I am looking at the solution to the following exercise from Rene Schilling's Measures, Integrals and Martingales. However, below in the second inequality for $|F(y_n)-F(x_n)|$, I cannot figure out why $\int_{[x_n,y_n)\cap \{|f|>R\}}|f(t)|\lambda(dt) \le \lambda(\{|f|>R\}\cap [x_n,y_n))$. Here we don't have $|f|\le 1$, so I don't think this actually works. But the rest of the proof relies on this inequality.

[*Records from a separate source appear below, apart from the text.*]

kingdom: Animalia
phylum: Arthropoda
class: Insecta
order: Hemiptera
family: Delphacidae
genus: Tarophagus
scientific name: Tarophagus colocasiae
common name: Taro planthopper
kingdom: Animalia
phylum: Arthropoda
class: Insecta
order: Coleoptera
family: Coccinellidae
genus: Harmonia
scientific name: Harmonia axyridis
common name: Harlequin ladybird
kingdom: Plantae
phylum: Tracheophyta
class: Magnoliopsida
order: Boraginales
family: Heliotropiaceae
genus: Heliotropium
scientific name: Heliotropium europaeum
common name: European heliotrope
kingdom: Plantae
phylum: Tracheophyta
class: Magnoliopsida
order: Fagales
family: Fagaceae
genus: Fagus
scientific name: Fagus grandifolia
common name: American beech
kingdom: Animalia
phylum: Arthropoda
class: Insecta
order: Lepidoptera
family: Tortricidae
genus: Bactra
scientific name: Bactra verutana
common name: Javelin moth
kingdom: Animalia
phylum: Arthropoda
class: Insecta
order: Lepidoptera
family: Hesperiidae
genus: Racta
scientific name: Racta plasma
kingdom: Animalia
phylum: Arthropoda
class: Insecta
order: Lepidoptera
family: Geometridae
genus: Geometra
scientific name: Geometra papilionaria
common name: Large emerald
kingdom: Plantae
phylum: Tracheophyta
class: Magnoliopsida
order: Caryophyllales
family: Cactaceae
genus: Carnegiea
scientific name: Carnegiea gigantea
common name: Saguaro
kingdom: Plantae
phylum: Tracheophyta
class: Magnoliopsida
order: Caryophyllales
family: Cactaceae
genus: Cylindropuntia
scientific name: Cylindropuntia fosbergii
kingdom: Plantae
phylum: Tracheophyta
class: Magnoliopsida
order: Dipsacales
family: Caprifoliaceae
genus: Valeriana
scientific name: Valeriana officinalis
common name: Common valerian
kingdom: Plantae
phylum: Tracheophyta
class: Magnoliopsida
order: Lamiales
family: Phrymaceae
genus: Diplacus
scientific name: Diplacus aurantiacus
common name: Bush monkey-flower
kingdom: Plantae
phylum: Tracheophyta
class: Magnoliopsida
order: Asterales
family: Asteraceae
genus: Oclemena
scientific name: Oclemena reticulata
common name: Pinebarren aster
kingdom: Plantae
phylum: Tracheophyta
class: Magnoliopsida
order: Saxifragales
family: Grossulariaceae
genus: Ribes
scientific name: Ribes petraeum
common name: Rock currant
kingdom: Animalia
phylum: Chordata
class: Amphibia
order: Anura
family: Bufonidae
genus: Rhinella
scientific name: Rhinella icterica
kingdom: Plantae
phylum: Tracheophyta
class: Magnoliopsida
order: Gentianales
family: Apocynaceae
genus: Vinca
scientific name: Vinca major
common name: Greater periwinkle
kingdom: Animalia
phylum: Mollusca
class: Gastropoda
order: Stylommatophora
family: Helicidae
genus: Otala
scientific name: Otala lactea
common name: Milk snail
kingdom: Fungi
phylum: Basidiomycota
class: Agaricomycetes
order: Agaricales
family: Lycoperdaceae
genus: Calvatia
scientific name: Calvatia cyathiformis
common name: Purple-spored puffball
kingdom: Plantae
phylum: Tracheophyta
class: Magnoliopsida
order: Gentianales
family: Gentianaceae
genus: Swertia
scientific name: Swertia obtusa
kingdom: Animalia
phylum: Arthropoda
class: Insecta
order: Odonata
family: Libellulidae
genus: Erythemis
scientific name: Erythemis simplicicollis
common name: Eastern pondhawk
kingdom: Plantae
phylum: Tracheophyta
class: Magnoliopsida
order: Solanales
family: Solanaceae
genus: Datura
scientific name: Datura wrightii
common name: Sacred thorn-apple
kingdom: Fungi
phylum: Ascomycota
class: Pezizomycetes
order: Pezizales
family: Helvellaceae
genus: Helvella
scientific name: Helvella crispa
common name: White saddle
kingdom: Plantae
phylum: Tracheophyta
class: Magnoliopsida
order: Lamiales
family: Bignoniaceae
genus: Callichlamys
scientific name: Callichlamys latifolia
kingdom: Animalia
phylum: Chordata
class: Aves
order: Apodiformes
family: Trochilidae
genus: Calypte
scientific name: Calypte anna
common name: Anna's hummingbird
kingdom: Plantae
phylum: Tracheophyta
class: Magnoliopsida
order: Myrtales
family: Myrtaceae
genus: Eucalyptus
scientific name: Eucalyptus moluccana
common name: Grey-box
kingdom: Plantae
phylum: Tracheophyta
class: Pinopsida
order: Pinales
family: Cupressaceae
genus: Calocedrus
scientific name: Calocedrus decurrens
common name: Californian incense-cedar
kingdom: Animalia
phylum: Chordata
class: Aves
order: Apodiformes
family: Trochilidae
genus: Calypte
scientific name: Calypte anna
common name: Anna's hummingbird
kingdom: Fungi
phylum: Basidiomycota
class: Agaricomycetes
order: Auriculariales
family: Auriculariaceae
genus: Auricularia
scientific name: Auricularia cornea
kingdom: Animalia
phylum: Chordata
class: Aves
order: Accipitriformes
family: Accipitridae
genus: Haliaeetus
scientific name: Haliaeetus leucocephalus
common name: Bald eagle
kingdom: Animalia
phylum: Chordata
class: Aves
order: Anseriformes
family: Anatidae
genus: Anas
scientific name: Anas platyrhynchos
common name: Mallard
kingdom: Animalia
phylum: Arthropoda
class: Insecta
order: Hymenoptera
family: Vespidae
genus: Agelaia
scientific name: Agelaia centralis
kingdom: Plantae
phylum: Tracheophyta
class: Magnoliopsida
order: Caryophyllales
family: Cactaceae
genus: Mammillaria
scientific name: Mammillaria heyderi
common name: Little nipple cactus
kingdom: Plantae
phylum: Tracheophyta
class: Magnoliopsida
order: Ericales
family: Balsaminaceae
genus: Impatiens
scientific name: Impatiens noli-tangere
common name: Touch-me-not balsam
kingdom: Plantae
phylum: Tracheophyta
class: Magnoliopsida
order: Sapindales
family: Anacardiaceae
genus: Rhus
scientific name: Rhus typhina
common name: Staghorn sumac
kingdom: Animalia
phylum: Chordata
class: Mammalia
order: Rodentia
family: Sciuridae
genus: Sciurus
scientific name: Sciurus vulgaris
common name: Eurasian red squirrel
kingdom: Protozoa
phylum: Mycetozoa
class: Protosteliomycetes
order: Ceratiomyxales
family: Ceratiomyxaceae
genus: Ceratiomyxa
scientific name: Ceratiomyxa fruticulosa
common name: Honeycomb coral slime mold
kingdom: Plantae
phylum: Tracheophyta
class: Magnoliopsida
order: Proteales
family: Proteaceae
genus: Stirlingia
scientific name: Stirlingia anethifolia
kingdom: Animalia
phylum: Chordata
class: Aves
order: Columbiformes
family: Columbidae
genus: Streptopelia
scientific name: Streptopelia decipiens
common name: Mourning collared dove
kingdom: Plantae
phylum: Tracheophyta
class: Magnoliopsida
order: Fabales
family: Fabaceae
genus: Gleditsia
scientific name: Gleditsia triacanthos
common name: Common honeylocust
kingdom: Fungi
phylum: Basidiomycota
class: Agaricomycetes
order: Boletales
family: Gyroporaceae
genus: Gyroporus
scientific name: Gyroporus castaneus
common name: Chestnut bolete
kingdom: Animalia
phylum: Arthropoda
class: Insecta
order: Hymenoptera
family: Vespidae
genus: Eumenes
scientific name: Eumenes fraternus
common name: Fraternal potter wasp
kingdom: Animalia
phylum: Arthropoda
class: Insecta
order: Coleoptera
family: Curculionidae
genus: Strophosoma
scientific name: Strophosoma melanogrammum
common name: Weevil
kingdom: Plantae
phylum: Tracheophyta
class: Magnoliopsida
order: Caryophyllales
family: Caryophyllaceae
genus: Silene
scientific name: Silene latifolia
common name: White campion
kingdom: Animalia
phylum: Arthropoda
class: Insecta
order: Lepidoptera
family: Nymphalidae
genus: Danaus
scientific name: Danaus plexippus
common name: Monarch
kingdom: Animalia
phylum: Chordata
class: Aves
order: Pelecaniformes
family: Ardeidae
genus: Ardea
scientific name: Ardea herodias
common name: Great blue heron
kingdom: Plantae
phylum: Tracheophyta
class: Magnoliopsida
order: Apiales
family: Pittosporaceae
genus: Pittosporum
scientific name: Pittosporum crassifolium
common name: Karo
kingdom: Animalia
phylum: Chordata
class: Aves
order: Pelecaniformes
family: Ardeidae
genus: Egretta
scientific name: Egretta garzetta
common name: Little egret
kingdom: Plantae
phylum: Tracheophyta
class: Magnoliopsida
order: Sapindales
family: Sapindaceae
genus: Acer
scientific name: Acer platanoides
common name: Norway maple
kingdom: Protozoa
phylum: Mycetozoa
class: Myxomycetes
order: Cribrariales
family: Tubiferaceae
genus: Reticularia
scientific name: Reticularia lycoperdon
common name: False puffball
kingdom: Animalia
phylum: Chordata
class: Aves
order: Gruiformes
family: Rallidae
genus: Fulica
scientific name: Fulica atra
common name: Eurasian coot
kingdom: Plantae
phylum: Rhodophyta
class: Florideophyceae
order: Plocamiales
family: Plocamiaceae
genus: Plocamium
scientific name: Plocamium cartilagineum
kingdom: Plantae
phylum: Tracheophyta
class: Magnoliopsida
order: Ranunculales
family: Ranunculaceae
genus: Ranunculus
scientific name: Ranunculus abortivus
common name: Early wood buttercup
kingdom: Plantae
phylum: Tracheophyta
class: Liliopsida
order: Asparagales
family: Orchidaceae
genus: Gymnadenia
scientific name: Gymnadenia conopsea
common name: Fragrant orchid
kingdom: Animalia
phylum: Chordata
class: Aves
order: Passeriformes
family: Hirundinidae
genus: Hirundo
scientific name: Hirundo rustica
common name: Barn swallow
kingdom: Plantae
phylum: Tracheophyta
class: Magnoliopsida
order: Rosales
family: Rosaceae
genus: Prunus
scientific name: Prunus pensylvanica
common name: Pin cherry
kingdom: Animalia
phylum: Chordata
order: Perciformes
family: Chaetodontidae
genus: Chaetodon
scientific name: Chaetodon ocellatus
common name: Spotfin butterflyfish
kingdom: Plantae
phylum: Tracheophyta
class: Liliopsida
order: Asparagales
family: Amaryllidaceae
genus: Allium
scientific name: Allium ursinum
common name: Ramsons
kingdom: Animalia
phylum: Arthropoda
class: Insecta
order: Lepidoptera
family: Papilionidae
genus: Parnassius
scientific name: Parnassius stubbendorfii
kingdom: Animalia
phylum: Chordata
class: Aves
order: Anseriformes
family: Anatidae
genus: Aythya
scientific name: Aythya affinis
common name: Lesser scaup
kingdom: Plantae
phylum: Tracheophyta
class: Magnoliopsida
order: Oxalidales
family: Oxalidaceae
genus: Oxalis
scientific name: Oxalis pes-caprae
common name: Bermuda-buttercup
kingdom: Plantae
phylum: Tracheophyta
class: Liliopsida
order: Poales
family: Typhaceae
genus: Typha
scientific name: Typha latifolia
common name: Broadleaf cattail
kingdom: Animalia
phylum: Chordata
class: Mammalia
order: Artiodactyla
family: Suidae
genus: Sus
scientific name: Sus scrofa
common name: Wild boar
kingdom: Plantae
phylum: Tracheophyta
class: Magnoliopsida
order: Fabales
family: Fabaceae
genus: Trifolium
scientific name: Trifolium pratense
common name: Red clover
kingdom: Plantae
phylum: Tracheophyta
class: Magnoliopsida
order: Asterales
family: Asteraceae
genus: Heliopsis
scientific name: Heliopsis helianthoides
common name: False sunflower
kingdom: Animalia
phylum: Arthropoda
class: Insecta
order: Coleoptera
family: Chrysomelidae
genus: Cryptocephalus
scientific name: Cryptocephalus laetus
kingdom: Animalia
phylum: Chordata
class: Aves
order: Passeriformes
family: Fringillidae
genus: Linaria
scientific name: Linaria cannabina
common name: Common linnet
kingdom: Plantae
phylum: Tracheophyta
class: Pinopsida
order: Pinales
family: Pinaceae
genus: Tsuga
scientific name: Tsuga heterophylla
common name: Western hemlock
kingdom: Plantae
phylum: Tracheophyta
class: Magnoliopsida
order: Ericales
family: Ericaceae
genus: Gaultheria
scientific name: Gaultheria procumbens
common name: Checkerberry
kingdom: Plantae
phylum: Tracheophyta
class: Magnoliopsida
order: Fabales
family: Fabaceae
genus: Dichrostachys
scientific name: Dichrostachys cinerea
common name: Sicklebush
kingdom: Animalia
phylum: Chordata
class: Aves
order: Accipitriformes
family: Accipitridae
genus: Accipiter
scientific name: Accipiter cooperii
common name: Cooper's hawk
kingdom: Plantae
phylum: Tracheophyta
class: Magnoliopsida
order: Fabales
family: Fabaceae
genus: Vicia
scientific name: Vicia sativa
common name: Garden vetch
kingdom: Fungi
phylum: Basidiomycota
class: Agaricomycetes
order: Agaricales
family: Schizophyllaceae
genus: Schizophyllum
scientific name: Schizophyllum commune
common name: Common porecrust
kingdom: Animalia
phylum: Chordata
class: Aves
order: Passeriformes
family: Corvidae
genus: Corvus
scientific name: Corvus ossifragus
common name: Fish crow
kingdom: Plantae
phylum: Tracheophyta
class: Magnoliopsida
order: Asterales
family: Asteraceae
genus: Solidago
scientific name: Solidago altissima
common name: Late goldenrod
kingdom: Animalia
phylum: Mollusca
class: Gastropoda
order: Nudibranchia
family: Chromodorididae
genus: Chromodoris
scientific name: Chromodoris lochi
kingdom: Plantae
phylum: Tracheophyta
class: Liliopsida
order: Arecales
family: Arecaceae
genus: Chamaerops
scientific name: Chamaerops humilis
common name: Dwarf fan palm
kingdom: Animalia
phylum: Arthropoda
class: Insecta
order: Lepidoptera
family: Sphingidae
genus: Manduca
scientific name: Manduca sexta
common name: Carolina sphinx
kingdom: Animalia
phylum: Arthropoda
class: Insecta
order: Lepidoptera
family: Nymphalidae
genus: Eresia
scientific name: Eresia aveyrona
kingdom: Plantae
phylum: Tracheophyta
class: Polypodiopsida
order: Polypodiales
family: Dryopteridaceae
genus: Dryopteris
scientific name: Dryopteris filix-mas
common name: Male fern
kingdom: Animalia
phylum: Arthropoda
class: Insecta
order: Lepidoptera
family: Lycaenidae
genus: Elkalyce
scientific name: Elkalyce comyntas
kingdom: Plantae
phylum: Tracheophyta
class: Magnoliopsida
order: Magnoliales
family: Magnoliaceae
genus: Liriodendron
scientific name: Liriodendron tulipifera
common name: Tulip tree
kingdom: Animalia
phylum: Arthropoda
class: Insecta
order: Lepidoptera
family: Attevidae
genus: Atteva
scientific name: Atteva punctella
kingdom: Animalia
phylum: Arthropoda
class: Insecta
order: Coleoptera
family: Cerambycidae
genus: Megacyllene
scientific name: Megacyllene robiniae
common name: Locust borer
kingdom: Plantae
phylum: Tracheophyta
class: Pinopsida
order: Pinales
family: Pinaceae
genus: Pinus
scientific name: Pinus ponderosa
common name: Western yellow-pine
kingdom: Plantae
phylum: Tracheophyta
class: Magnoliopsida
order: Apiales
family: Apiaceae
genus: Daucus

How can I resolve this problem?
$F(x):=\int_{[a,x)} f(t) \lambda(dt)$ is absolutely continuous for all $f \in L^1(\lambda)$.
We know that $f\in L^{1}(\lambda)$ implies that $\displaystyle\int|f|d\lambda-\int_{|f|\leq R}|f|d\lambda\rightarrow 0$ as $R\rightarrow\infty$, this is just Monotone Convergence Theorem.
Therefore, we have $\displaystyle\int_{|f|>R}|f|d\lambda\rightarrow 0$ as $R\rightarrow\infty$. Pick an $R>0$ large enough that $\displaystyle\int_{[x_{n},y_{n})\cap\{|f|>R\}}|f|d\lambda\leq\int_{|f|>R}|f|d\lambda$ small enough.